I reiterate the point I made last week, which I also made to the Lords EU Energy and Environment Sub-Committee last week. Just because we are leaving certain structures, that does not mean that relationships will change. The European Food Standards Authority grew out of the Food Standards Agency; it came from us, not the other way around. Those relationships are incredibly strong, and they are to our benefit, as well as the EU’s.
On Euratom, the UK equivalent and who the domestic risk manager will be, Ministers will ultimately manage the risk on advice from the FSA, and FSS north of the border. Their advice to us is always, and will always be, publicly available. We will have continuing dialogue with the Euratom authorities for the reasons I set out, including the historical reasons.
The hon. Member for Washington and Sunderland West asked how we can justify the cost to businesses. This is a similar point to one we have previously covered. The law in this area is not changing, so we consider the costs to this area to be minimal, if anything at all, as businesses are already very familiar with how the law operates. As I said earlier this week, a business starting from scratch would take longer to familiarise itself with the law, but I am not unduly concerned about that.

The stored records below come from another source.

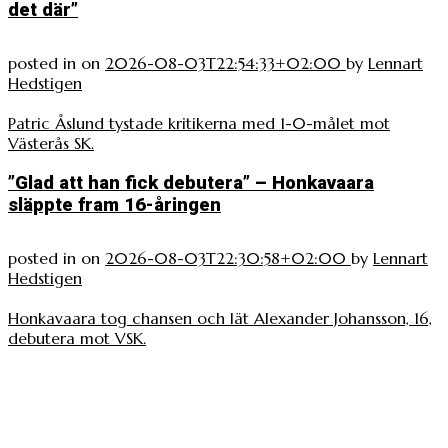
det där”
posted in
on
2026-08-03T22:54:33+02:00
by
Lennart
Hedstigen
Patric Åslund tystade kritikerna med 1-0-målet mot
Västerås SK.
”Glad att han fick debutera” – Honkavaara
släppte fram 16-åringen
posted in
on
2026-08-03T22:30:58+02:00
by
Lennart
Hedstigen
Honkavaara tog chansen och lät Alexander Johansson, 16,
debutera mot VSK.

Finally, the hon. Member for Lanark and Hamilton East, who speaks for the Scottish National party, asked about funding. An extra £14 million last year and £16 million this year has been given to the FSA for its EU exit preparations. About 140 staff—give or take, as things move around—have been recruited, including to its expert bodies. The FSA received a £2 million grant for 2018-19 and for 2019-20 to support food activities related to EU exit pressures within local government and within the port authorities, which is important. I have rightly been asked that question quite a lot throughout this process. Their lordships are interested in this particular point, not least because some of them set up the FSA, and one is its former chairman. I believe—I ask the FSA this question and it is not shy in giving me an answer—and can assure Members that the FSA is appropriately resourced to be the lead agency in this matter. Without further ado, I rest, Mr Wilson.
Question put and agreed to.
Resolved,
That the Committee has considered the draft Food and Feed (Chernobyl and Fukushima Restrictions) (Amendment) (EU Exit) Regulations 2019.
Draft Food and Feed (Maximum Permitted Levels of Radioactive Contamination) (Amendment) (EU Exit) Regulations 2019
Resolved,
That the Committee has considered the draft Food and Feed (Maximum Permitted Levels of Radioactive Contamination) (Amendment) (EU Exit) Regulations 2019.—(Steve Brine.)